Work required: Which lines in the records below contain the string "kern"? List every such line in full.

Materials provided:
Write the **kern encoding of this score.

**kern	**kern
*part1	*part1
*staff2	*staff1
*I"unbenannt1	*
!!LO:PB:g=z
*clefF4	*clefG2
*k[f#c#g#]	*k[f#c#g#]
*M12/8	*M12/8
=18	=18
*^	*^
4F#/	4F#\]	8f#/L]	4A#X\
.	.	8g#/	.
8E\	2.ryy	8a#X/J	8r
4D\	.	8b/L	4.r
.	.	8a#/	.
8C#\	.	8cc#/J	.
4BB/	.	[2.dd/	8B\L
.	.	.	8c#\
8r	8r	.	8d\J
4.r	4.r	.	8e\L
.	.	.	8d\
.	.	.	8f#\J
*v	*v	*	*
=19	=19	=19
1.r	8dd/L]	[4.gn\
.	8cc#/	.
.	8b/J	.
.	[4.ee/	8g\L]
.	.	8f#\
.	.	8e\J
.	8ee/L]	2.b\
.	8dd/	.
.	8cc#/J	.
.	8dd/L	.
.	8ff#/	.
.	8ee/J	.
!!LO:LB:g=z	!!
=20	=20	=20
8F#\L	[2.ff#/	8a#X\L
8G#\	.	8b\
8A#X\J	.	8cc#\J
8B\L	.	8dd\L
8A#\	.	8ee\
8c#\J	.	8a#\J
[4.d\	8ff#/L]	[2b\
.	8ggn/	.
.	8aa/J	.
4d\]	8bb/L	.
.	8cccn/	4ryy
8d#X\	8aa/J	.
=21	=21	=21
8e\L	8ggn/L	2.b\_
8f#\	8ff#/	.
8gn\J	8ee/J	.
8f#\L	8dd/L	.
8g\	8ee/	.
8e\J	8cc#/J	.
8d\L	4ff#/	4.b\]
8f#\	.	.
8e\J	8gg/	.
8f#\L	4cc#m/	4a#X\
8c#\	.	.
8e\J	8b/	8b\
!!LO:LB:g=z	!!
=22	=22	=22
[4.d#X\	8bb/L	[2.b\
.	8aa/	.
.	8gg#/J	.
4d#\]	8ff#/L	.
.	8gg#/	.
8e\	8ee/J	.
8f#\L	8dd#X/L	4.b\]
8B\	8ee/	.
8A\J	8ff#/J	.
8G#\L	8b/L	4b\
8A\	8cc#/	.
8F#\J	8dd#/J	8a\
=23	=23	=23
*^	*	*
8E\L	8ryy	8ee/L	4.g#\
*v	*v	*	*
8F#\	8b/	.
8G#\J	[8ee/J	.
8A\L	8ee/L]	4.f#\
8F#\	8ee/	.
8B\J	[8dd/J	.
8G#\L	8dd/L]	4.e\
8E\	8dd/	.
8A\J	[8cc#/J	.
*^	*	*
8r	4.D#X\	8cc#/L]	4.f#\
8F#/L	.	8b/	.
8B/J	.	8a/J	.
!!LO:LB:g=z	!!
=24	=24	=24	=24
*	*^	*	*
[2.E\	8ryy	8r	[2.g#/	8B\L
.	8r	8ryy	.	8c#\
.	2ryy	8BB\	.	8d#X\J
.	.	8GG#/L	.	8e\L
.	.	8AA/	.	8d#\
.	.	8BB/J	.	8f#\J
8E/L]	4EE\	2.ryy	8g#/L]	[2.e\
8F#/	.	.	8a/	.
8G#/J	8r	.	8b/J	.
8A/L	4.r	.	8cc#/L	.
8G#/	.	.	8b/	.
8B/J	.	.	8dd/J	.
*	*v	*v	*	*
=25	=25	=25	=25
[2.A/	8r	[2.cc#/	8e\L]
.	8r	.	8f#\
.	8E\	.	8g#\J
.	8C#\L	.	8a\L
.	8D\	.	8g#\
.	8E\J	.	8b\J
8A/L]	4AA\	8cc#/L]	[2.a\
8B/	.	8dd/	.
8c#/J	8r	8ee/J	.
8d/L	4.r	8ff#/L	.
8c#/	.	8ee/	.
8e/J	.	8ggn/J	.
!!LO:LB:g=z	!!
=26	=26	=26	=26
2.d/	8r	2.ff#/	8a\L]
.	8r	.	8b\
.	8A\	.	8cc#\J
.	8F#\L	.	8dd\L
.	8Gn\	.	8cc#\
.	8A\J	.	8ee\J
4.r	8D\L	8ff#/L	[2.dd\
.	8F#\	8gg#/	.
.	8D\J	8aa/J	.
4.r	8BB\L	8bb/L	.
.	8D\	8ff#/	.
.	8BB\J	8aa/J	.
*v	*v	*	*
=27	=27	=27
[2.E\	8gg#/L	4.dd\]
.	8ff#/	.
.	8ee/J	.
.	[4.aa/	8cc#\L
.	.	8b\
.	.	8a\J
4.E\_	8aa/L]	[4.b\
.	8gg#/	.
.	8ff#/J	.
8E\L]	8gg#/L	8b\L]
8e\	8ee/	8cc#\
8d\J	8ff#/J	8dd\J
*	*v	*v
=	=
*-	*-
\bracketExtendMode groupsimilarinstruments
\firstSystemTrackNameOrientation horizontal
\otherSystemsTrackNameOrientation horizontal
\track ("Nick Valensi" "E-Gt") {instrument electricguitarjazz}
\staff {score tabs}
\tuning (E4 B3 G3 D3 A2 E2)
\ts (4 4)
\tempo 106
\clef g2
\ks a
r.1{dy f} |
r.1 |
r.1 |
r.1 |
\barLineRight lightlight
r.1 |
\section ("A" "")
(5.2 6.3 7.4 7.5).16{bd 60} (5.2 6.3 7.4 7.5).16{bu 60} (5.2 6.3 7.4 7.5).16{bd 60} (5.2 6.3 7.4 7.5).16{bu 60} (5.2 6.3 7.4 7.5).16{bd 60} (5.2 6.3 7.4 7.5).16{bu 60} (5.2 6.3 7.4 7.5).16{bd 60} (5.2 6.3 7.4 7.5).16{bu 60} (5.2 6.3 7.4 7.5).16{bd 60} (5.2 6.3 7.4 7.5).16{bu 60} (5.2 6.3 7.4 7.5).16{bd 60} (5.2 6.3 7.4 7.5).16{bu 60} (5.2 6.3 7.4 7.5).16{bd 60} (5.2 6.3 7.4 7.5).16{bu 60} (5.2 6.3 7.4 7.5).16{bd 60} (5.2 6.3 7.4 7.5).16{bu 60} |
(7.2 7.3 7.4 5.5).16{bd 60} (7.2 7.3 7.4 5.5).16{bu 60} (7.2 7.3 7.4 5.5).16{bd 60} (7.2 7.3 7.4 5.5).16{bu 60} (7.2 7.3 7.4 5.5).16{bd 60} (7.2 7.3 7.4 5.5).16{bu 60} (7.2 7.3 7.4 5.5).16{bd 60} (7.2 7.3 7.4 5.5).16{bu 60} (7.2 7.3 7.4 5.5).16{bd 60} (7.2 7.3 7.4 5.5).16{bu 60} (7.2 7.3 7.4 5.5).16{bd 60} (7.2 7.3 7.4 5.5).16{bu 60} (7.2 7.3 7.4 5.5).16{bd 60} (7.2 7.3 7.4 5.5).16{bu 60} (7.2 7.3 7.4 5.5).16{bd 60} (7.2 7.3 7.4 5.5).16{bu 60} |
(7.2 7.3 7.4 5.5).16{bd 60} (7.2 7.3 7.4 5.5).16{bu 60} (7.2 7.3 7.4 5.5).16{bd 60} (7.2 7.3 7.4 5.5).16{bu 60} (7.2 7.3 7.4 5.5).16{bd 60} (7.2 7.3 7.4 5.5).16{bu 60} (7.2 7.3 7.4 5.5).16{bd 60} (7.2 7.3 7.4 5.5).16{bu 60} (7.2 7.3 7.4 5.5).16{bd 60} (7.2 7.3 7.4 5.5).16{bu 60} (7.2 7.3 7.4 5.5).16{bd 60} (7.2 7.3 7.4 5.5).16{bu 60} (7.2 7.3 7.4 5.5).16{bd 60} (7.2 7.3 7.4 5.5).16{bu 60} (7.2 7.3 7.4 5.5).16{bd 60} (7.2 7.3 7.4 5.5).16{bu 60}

Solution for this task:
Write the **kern encoding of this score.
**kern	**kern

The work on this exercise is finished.